## Teks Bacaan:

.....

Pernyataan Prihatin Pegiat literasi
Rumah baca Komunitas Yogyakarta
Atas Kasus pembubaran kegiatan
Mahasiswa di Unibraw, Malang.
Kebebasan berekpresi dan
berpendapat adalah kebebasan yang dijamin secara syah dan legal oleh konstitusi
negera kesatuan republik Indonesia. Jika kegiatan diskusi akademik di
lingkungan kampus dilarang artinya ada kesewenang-wenangan dan pelangagran
terhadap hak setiap manusia. Jika satu orang yang dirampas haknya. Kami berpendapat,
bahwa itu adalah perampasan kebebasan dan hak seluruh manusia Indonesia dan
manusia di bumi pada umumnya.
Kami menyetujui pendapat Kontras
Surabaya (link: http://kontrassurabaya.org/siaran-pers/pernyataan-sikap-pembubaran-paksa-bedah-film-samin-vs-semen-dan-alkinemokiye/)
bahwa kejadian pelarangan dan pembubaran kegiatan pemutaran film Samin vs Semen
dan Alkinemokye besutan watcdog sangat menghinakan bagi dunia akademik juga
bertentangan dengan Tri Darma Perguruan Tinggi diantaranya yang meliputi
Pendidikan, Penelitian dan Pengabdian Masyarakat, selain itu bertentangan
dengan Kovenan Internasional tentang Hak-hak sipil dan Politik (International
Covenant on Civil and Political Rights – ICCPR) yang telah di
ratifikasi melalui Undang-Undang No. 12 tahun 2005 tentang Hak Sipil Politik
yang secara subtantif mengatur Hak atas kebebasan berpikir, kebebasan
berpendapat, hak atas kebebasan berkumpul.

.....

## Tugas dan Latihan:
[A] Salin bagian teks bacaan mulai dari "Kami menyetujui pendapat" sampai dengan "atas kebebasan berkumpul." tanpa mengubah satu kata pun.
[B] Sebutkan semua hak yang menurut teks bacaan diatur secara substantif oleh Kovenan Internasional tentang Hak-hak Sipil dan Politik.
Bahan yang tercantum sesudah ini tidak diperlukan untuk mengerjakan apa pun.

## Data Tersedia:
.....

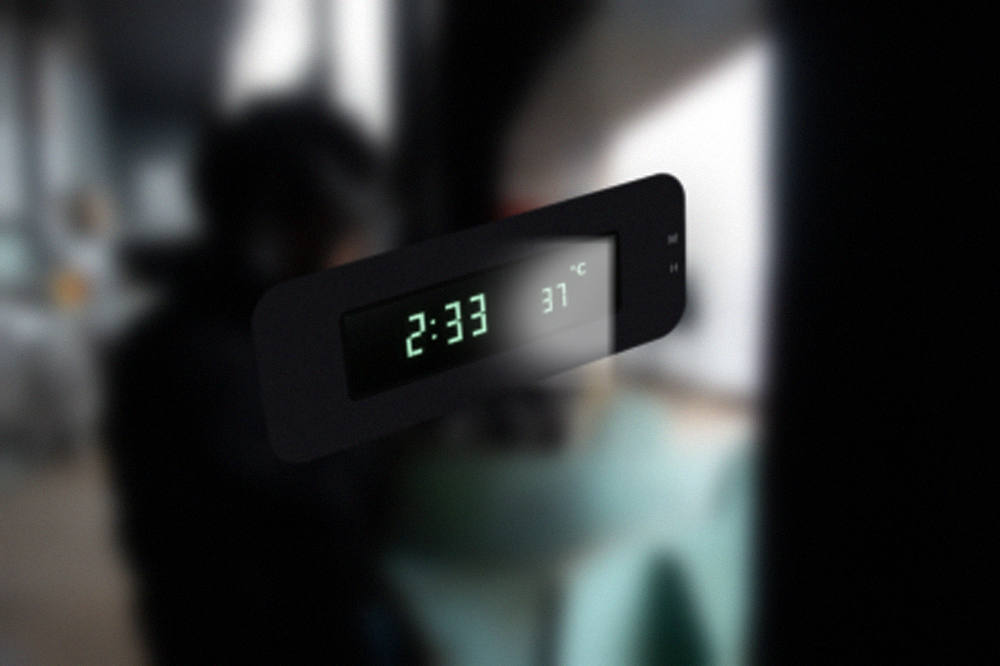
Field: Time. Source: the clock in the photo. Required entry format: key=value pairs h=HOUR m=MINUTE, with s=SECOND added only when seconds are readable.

.....

## Jawaban Latihan:
[A]
Kami menyetujui pendapat Kontras
Surabaya (link: http://kontrassurabaya.org/siaran-pers/pernyataan-sikap-pembubaran-paksa-bedah-film-samin-vs-semen-dan-alkinemokiye/)
bahwa kejadian pelarangan dan pembubaran kegiatan pemutaran film Samin vs Semen
dan Alkinemokye besutan watcdog sangat menghinakan bagi dunia akademik juga
bertentangan dengan Tri Darma Perguruan Tinggi diantaranya yang meliputi
Pendidikan, Penelitian dan Pengabdian Masyarakat, selain itu bertentangan
dengan Kovenan Internasional tentang Hak-hak sipil dan Politik (International
Covenant on Civil and Political Rights – ICCPR) yang telah di
ratifikasi melalui Undang-Undang No. 12 tahun 2005 tentang Hak Sipil Politik
yang secara subtantif mengatur Hak atas kebebasan berpikir, kebebasan
berpendapat, hak atas kebebasan berkumpul.

[B]
- Hak atas kebebasan berpikir
- Kebebasan berpendapat
- Hak atas kebebasan berkumpul